Unregulated use of Python

This one caused all sorts of nightmares. Seurat tries to call Python via reticulate to do various things (e.g., run UMAP). The problem is that reticulate will try to install Miniconda if it can't detect that Python is present. Moreover, once a reticulate-managed Miniconda is installed, reticulate will use that Miniconda's Python to the exclusion of all other Pythons that might be available - even if a user explicitly asks for another specific version of Python with, e.g., use_condaenv(). (You need to use required=TRUE to force it to use your requested version of Python, but this is not the default.)

The result of this is that other people's reticulate code was broken, even in R sessions that didn't use Seurat at all. I was willing to give the developers some initial benefit of the doubt, as this behavior is more a problem of reticulate than anything else. But once it was clear what was happening, one would have hoped that Seurat would have stopped depending on Python like that. The proper way to do it would be to use something like https://bioconductor.org/packages/devel/bioc/html/basilisk.html to provision a dedicated Python environment that doesn't break users or other packages in a persistent manner. And again, they would have been able to get this if they were part of Bioconductor.

Inefficiencies

I don't really know or care that Seurat is inefficient, that's their problem. But somehow the take-home message has mutated into "R is not efficient for single-cell analysis", which is certainly not true - I can analyze 300,000 cells on my laptop with 16 GB RAM by using Bioconductor code, see https://osca.bioconductor.org/hca-human-bone-marrow-10x-genomics.html for an example. Perhaps this perception is a factor in the migration of users to Python, and in particular the scanpy framework; which is a shame, as I believe that R offers a superior environment for interactive analysis than Python. (That is not to say that I am against R/Python integration; indeed, I am actually looking forward to stronger integration with well-written Python code via reticulate and basilisk, where the use of Python is fully transparent and hidden inside typical R function calls.)

Conclusions

I ranted a bit there, but that's the perspective from a package developer. They might also impact end-users, they might not; for example, you don't have to particularly care about version changes and upddates if you're using Docker to control your environment. I'll leave it to you to figure out whether any of the points above might impact your work.

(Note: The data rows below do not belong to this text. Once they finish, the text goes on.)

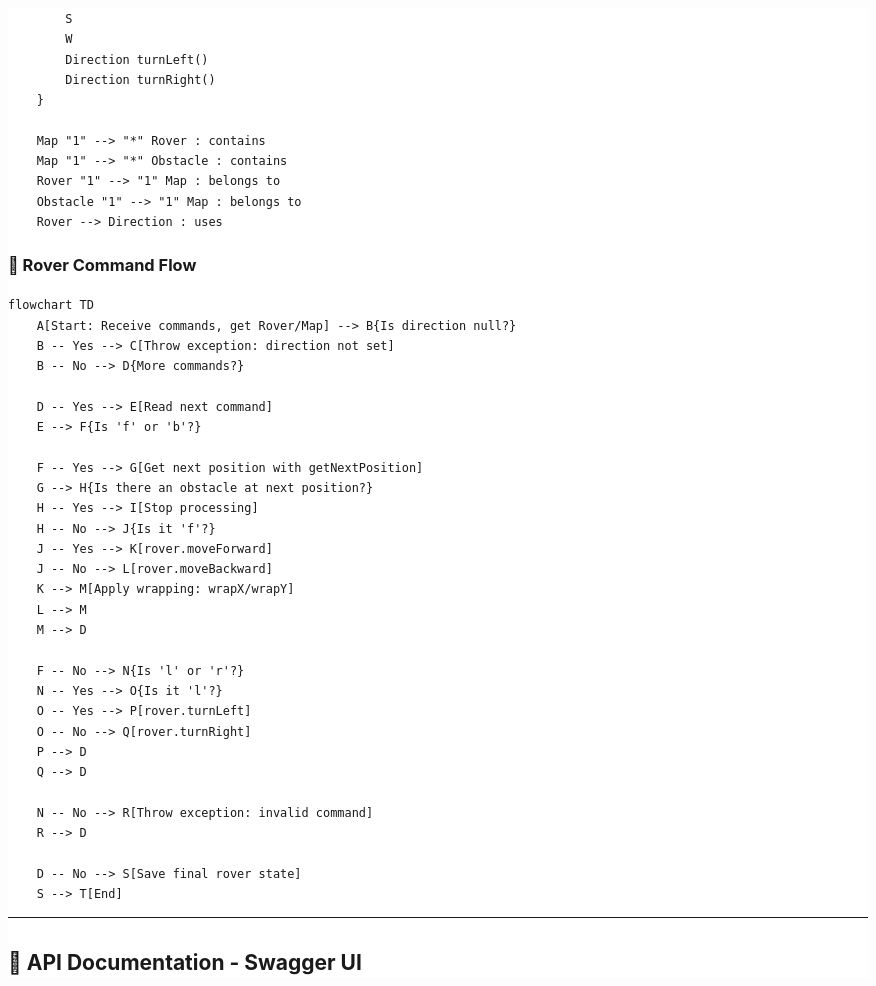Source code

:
 ```mermaid
        S
        W
        Direction turnLeft()
        Direction turnRight()
    }

    Map "1" --> "*" Rover : contains
    Map "1" --> "*" Obstacle : contains
    Rover "1" --> "1" Map : belongs to
    Obstacle "1" --> "1" Map : belongs to
    Rover --> Direction : uses
```

### 🚦 Rover Command Flow

```mermaid
flowchart TD
    A[Start: Receive commands, get Rover/Map] --> B{Is direction null?}
    B -- Yes --> C[Throw exception: direction not set]
    B -- No --> D{More commands?}

    D -- Yes --> E[Read next command]
    E --> F{Is 'f' or 'b'?}
    
    F -- Yes --> G[Get next position with getNextPosition]
    G --> H{Is there an obstacle at next position?}
    H -- Yes --> I[Stop processing]
    H -- No --> J{Is it 'f'?}
    J -- Yes --> K[rover.moveForward]
    J -- No --> L[rover.moveBackward]
    K --> M[Apply wrapping: wrapX/wrapY]
    L --> M
    M --> D

    F -- No --> N{Is 'l' or 'r'?}
    N -- Yes --> O{Is it 'l'?}
    O -- Yes --> P[rover.turnLeft]
    O -- No --> Q[rover.turnRight]
    P --> D
    Q --> D

    N -- No --> R[Throw exception: invalid command]
    R --> D

    D -- No --> S[Save final rover state]
    S --> T[End]
```

---

## 📘 API Documentation - Swagger UI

With the transition of monocle3 to use the SingleCellExperiment, it really just remains for Seurat to migrate over and we will achieve unification of the entire R single-cell analysis stack. Version 4, perhaps.

Thank you so much for such a detailed response Dr. Lun! That was incredibly interesting and informative. As someone from a statistics background who is trying to follow software dev best practices when writing code & developing analytical frameworks, this sort of detailed background info is exactly the type of thing I like to read about & learn from.